* [Brano fornito]:
+===+

Quando il lupo si veste da pastore, le pecore abbaiano

Pubblicato da: Enrico Flacowski

Il pastore, sul pulpito, deve avere grandi doti attoriali e carisma. Se non fosse autorevole e credibile, le pecore si disperderebbero. Come dice il vecchio detto, non basta una tonaca per sembrare un monaco. Bisogna anche crederci e investirci, e parecchio.

E le pecore? Quando sono dentro al Tempio, sono integerrime, battono la zampa sul petto, adorano la Sacra Parola. Poi, si sa, quando escono fuori dal Tempio, qualcuna sbaglia perché non ha capito, qualche altra non rispetta consapevolmente i comandamenti. Qualche peccatuccio qua e là, ma poi… basta tornare nel Tempio, mettere un like sul post del guru, commentare un «Sia lodato ciò che hai detto!» et voilà, la pecora torna a ruminare redenta e serena.

Le endorfine della redenzione sprigionate da like e commenti sono probabilmente la droga principale su cui si fonda la dipendenza tra guru e seguace. Che il pastore sia il capo di una setta, un marketer, un prete, un cantante o un attore, il fatto di poter commentare i suoi post e di ottenere una risposta o addirittura una menzione da parte sua in un retweet, ha un potere fortemente catartico.

Ma la vera redenzione avviene al momento della Comunione, detta condivisione.

Nel Sacro Tempio dei Social, la condivisione dei contenuti (del pane e del vino) distribuiti dal pastore è il grado massimo di redenzione. Cioè, se condividi nei tuoi canali social una infografica o un meme o un link creato da un guru, poi, per una settimana, puoi fare lo schifo che vuoi. L’importante è che sulla tua bacheca social ci siano i segni della Comunione. Ovviamente se fai anche il bravo, quindi metti in pratica gli insegnamenti del guru, ne guadagnerai in reputazione tra pecore colleghe e pecore clienti. Ma pare che sia importantissimo predicare bene. Del razzolare male non importa né al guru e né all’eventuale dio.

LinkedIn è il Vaticano dei Social

Quando ho iniziato a usare LinkedIn era un deserto, era considerato l’estensione digitale online del curriculum. Oggi è molto popolato e, se usi qualche trucchetto, puoi arrivare ad avere dai 100 ai 2.000 like in poco tempo. Ovviamente ci vuole costanza ma anche – lo abbiamo già detto – credibilità, doti attoriali e carisma. Se sai gestire questi ingredienti, puoi diventare un guru in circa un anno, ma anche meno.

+===+

* [Righe dei dati]:
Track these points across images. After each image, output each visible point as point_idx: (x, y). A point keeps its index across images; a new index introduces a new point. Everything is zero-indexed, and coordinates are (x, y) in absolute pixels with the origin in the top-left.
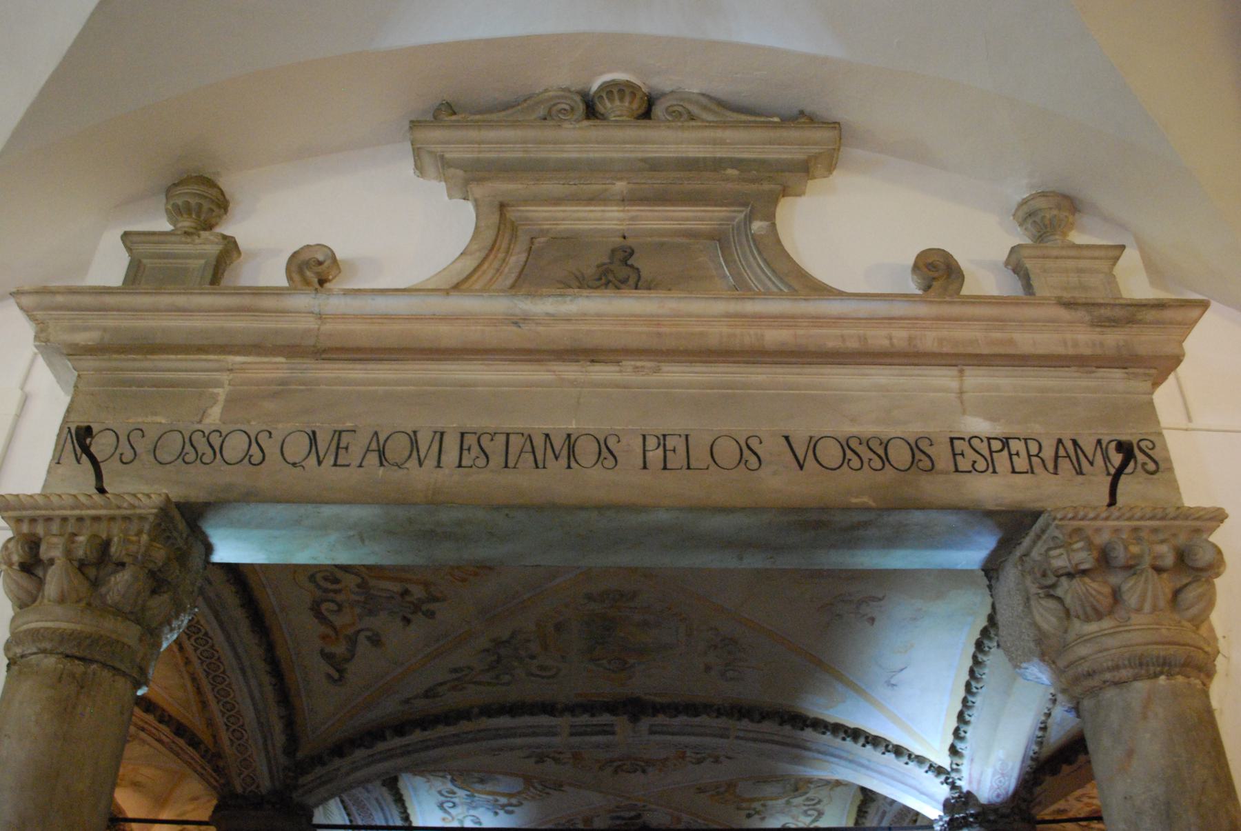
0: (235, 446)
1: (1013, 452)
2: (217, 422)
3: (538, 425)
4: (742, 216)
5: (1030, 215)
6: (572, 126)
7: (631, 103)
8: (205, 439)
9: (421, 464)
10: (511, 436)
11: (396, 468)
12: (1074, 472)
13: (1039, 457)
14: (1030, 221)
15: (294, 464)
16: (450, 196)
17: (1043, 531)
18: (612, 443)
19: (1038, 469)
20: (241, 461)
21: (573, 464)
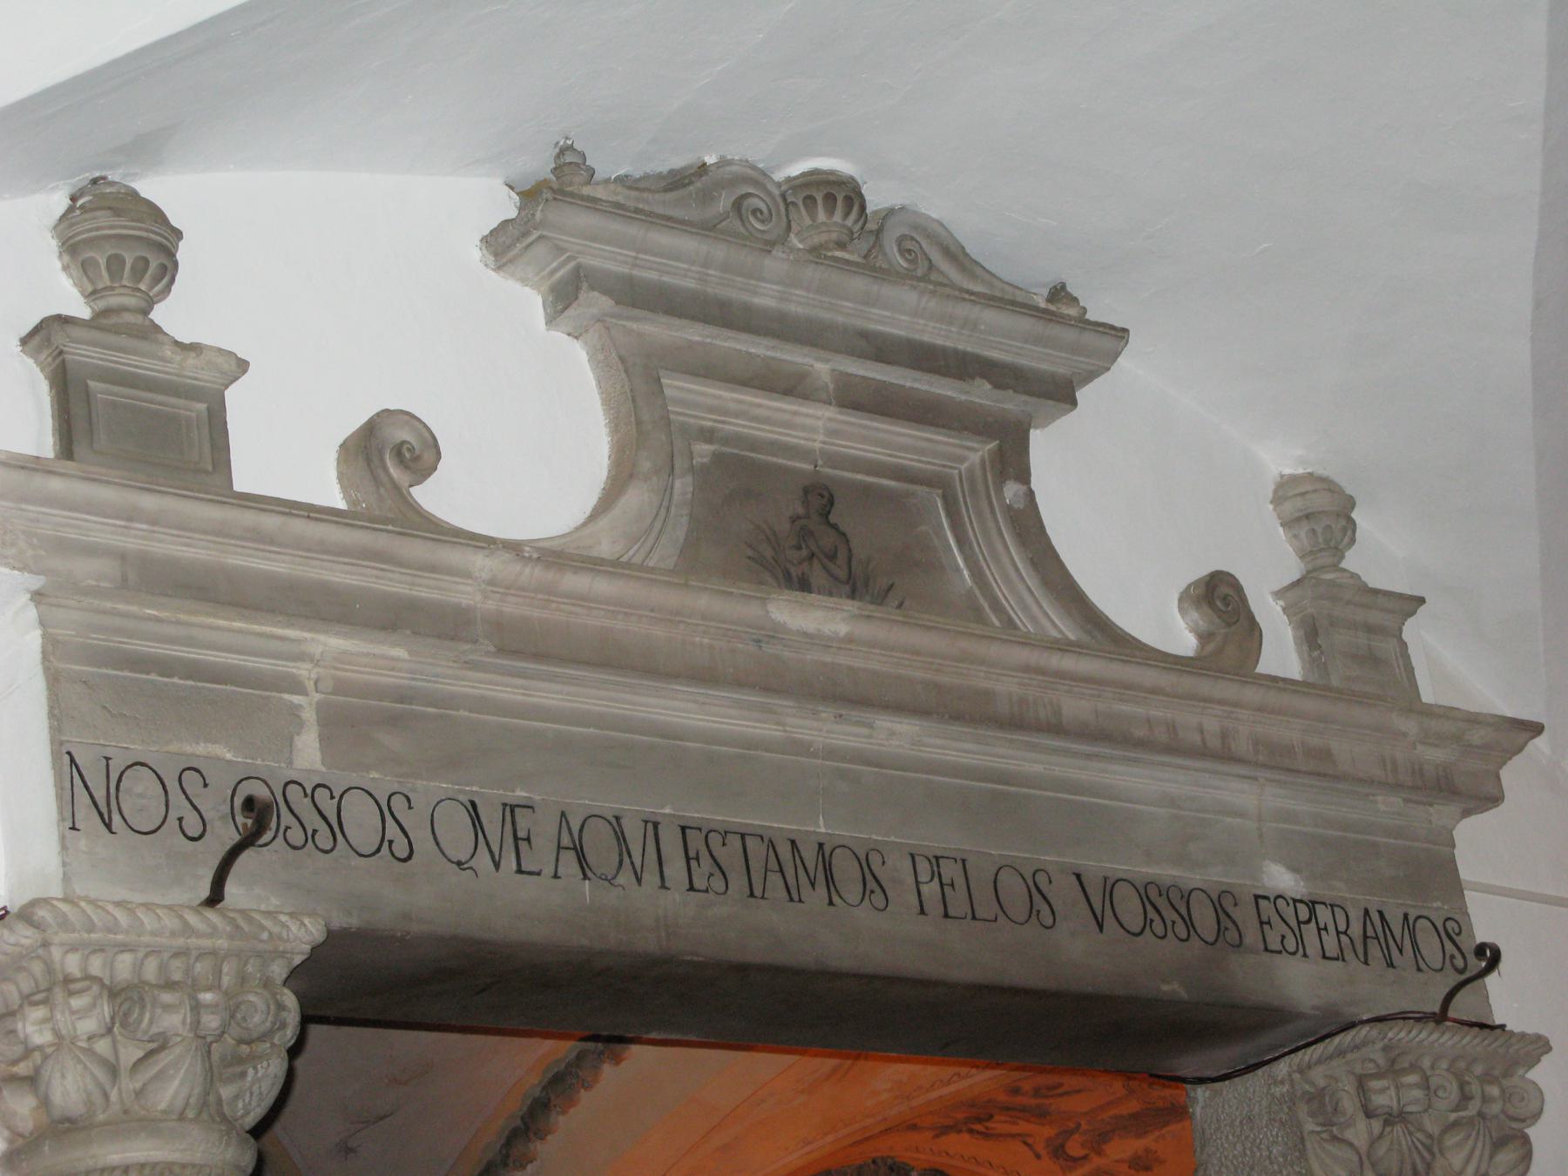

+===+

* [Esercizi da svolgere]:
A – Riformuli in forma di elenco puntato il paragrafo del brano fornito che inizia con «Nel Sacro Tempio dei Social», mantenendone i fatti principali.
B – Risponda alle seguenti domande basandosi sul brano fornito.
(i) Quale commento scrive la pecora sotto il post del guru per tornare redenta?
(ii) Come veniva considerato LinkedIn quando l'autore del brano ha iniziato a usarlo?
(iii) Quanti like si possono ottenere oggi su LinkedIn usando qualche trucchetto?
C – Secondo il brano fornito, perché il pastore sul pulpito deve essere autorevole e credibile? Risponda in una o due frasi.

* [Soluzioni degli esercizi]:
A –
- Nel Sacro Tempio dei Social, condividere i contenuti distribuiti dal pastore è il grado massimo di redenzione.
- Chi condivide sui propri canali social un'infografica, un meme o un link creato da un guru può poi comportarsi come vuole per una settimana.
- Conta che sulla propria bacheca social compaiano i segni della Comunione.
- Chi mette anche in pratica gli insegnamenti del guru guadagna reputazione tra pecore colleghe e pecore clienti.
- Sembra importantissimo predicare bene, mentre del razzolare male non importa né al guru né all'eventuale dio.

B –
(i) «Sia lodato ciò che hai detto!»
(ii) Come l'estensione digitale online del curriculum.
(iii) Dai 100 ai 2.000 like in poco tempo.

C – Il pastore deve essere autorevole e credibile perché, se non lo fosse, le pecore si disperderebbero.